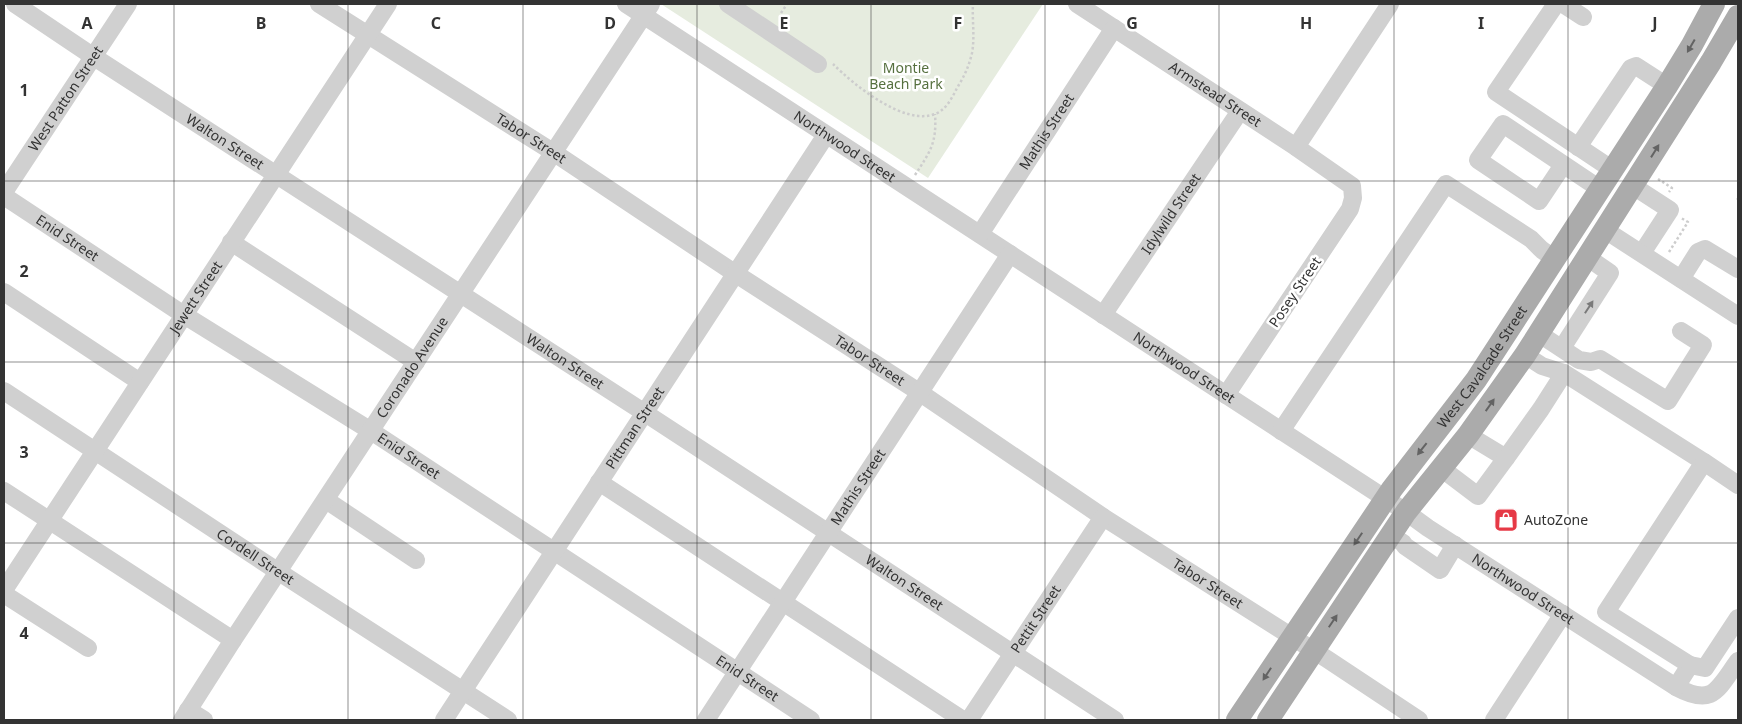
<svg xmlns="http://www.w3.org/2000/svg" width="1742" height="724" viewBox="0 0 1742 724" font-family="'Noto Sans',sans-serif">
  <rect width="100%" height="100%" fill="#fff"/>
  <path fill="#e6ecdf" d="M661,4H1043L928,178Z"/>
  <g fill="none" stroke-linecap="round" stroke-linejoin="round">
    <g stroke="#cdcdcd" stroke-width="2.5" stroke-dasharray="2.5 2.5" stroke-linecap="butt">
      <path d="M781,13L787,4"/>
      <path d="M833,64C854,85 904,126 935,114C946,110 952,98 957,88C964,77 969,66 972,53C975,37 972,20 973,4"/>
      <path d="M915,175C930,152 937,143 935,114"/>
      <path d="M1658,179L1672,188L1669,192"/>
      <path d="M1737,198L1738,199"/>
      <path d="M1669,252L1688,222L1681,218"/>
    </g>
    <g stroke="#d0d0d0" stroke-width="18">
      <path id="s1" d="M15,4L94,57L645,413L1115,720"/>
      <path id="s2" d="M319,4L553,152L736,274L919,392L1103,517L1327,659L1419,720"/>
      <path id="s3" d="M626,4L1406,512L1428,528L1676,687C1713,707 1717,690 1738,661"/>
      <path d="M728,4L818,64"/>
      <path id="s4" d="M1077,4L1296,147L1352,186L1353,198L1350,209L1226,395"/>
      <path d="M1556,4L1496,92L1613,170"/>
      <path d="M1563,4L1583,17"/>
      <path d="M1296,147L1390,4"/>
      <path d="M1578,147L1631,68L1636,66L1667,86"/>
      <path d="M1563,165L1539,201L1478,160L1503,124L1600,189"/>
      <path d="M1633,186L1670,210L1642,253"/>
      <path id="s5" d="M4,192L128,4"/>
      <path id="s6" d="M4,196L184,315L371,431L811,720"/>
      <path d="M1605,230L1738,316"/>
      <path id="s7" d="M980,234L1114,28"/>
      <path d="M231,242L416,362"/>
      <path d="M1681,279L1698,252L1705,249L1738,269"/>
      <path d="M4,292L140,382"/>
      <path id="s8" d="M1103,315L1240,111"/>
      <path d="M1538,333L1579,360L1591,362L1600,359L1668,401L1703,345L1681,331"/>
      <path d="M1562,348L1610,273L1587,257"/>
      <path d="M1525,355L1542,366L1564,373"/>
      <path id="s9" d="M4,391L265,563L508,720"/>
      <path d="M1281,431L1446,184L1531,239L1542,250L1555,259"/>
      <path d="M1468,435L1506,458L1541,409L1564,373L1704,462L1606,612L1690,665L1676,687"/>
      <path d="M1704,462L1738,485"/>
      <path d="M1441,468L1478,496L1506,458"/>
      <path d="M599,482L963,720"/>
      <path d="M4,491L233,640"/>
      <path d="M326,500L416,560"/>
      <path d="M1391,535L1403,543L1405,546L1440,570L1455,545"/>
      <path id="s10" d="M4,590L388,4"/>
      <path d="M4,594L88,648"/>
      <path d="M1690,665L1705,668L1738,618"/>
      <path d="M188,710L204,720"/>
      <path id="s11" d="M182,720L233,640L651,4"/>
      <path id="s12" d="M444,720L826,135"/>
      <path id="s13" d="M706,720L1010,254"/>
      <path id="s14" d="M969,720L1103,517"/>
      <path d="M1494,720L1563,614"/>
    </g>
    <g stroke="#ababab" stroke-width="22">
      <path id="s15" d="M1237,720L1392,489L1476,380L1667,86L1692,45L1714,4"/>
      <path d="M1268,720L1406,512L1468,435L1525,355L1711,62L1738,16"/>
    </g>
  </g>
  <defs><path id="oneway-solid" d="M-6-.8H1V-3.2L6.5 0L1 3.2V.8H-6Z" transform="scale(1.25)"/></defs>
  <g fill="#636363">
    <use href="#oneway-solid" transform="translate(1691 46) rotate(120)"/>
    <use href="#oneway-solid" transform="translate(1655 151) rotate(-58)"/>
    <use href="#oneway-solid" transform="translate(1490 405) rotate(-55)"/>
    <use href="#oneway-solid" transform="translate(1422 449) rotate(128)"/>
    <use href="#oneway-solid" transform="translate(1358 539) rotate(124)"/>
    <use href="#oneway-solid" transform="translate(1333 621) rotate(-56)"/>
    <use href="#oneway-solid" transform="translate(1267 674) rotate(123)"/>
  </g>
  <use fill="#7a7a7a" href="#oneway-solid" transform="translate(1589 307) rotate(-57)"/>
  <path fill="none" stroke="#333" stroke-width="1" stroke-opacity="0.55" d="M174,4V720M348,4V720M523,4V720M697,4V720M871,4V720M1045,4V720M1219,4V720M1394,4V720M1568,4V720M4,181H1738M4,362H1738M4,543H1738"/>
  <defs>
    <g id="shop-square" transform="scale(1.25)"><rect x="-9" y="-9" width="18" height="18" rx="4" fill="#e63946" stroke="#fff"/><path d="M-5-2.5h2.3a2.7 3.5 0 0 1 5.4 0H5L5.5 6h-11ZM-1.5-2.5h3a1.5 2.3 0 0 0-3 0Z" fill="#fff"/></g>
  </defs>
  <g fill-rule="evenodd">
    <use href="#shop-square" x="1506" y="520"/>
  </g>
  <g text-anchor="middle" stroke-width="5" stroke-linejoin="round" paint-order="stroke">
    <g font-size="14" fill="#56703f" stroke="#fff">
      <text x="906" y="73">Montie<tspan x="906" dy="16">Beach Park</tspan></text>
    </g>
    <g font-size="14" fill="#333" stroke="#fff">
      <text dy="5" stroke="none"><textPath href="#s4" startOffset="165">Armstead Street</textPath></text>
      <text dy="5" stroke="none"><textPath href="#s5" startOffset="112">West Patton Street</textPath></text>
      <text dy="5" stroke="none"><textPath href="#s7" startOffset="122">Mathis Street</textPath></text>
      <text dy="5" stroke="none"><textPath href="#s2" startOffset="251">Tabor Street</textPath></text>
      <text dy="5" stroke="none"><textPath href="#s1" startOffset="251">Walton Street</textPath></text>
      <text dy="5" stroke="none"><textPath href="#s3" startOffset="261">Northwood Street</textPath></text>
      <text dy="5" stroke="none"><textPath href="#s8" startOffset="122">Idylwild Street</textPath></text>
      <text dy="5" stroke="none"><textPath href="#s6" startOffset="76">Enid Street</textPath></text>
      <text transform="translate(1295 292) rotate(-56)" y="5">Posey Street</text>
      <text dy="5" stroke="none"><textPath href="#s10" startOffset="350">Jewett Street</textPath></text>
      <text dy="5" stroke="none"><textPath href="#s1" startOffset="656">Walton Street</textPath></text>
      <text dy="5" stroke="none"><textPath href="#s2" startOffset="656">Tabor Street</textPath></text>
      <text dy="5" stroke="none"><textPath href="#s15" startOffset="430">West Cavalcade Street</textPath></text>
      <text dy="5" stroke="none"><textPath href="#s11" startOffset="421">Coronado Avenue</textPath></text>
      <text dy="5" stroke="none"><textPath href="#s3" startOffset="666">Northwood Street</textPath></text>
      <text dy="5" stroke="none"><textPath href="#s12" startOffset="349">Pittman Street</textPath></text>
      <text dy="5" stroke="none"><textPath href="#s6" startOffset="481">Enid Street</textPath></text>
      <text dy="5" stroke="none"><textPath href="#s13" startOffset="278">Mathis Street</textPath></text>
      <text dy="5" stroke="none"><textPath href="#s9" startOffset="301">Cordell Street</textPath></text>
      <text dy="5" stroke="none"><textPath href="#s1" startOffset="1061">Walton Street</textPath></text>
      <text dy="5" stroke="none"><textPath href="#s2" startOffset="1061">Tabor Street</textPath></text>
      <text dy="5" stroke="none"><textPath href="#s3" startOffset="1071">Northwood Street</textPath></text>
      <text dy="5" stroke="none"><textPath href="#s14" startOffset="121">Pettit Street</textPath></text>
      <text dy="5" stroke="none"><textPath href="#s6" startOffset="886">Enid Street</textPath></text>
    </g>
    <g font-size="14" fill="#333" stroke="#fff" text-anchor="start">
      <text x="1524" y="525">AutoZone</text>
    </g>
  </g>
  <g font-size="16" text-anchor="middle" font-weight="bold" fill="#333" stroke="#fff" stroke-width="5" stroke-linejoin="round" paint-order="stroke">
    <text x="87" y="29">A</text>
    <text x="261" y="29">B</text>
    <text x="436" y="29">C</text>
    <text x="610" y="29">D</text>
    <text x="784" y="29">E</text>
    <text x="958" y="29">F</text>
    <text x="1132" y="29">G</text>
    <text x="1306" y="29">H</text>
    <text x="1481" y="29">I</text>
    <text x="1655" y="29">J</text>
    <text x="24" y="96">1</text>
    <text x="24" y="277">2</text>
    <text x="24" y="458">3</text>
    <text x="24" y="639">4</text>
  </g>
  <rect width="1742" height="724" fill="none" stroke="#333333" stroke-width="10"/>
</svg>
□ □ □ □ □ □ □
» **ACTIVITY**
As you read the records above, find each line that contains "linecap" and copy it.

» **ANSWER TO THIS TASK**
  <g fill="none" stroke-linecap="round" stroke-linejoin="round">
    <g stroke="#cdcdcd" stroke-width="2.5" stroke-dasharray="2.5 2.5" stroke-linecap="butt">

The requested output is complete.